## Work item
Give back the lines below verbatim, omitting all pictures.

________________

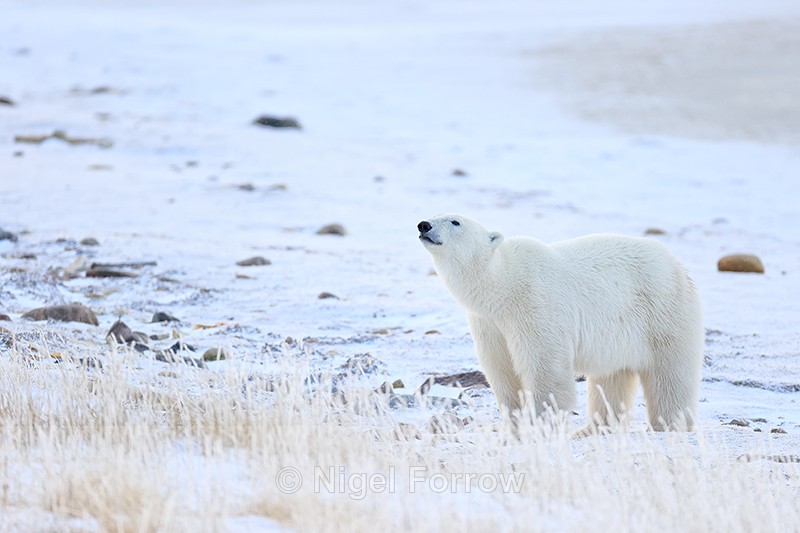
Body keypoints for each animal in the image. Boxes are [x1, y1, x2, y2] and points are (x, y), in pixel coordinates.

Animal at [417, 213, 703, 432]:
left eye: (455, 221)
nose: (424, 225)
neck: (504, 286)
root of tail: (677, 265)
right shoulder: (489, 323)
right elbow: (502, 370)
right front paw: (514, 424)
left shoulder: (535, 306)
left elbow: (545, 368)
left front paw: (540, 423)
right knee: (611, 378)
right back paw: (594, 429)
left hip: (662, 313)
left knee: (670, 375)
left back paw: (668, 424)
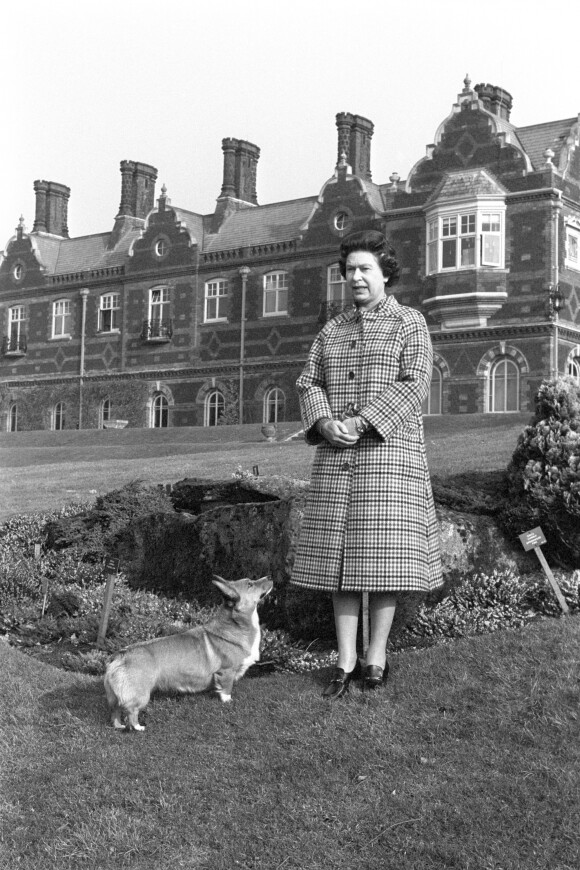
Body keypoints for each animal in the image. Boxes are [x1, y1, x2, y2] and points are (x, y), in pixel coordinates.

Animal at [103, 576, 272, 732]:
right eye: (250, 584)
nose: (269, 577)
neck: (237, 626)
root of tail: (120, 656)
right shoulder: (226, 672)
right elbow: (226, 690)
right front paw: (227, 703)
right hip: (141, 694)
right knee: (131, 711)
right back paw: (138, 727)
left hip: (115, 697)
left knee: (115, 712)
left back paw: (119, 726)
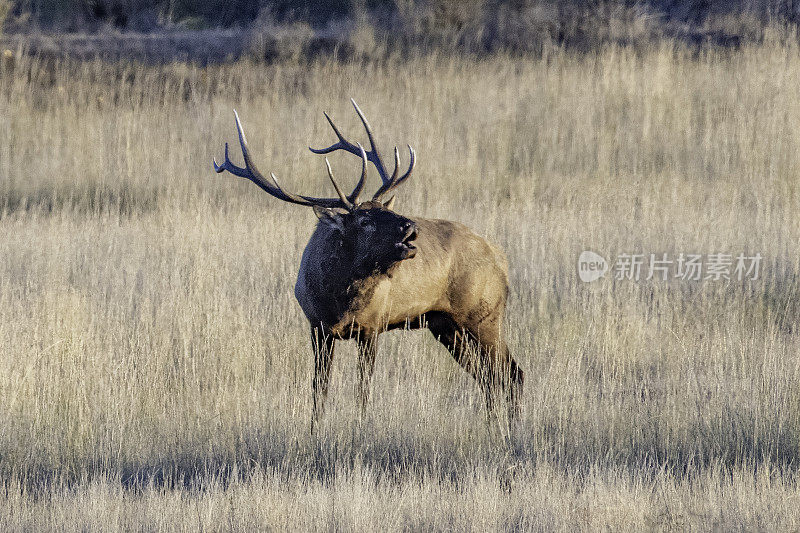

________________

## Task solution
Body keypoints for each animal in the image. Boxes are [x1, y1, x2, y2] and points are (x, y), in pixel coordinates.

Animal at [417, 213, 703, 432]:
left eye: (455, 221)
nose: (424, 225)
neck: (504, 286)
root of tail: (677, 265)
right shoulder: (489, 323)
right elbow: (502, 370)
right front paw: (514, 424)
left shoulder: (535, 306)
left elbow: (545, 368)
left front paw: (540, 423)
right knee: (611, 378)
right back paw: (594, 429)
left hip: (662, 313)
left knee: (670, 375)
left back paw: (668, 424)
Body keypoints for each animal in the image. Boxes are [x1, y1, x2, y2] and points are (x, y), in pixel coordinates.

Animal at [103, 576, 272, 732]:
right eye: (250, 584)
nose: (269, 577)
neck: (237, 626)
root of tail: (120, 656)
right shoulder: (226, 672)
right elbow: (226, 690)
right front paw: (227, 703)
right hip: (141, 694)
right knee: (131, 711)
right back paw: (138, 727)
left hip: (115, 697)
left knee: (115, 712)
left back paw: (119, 726)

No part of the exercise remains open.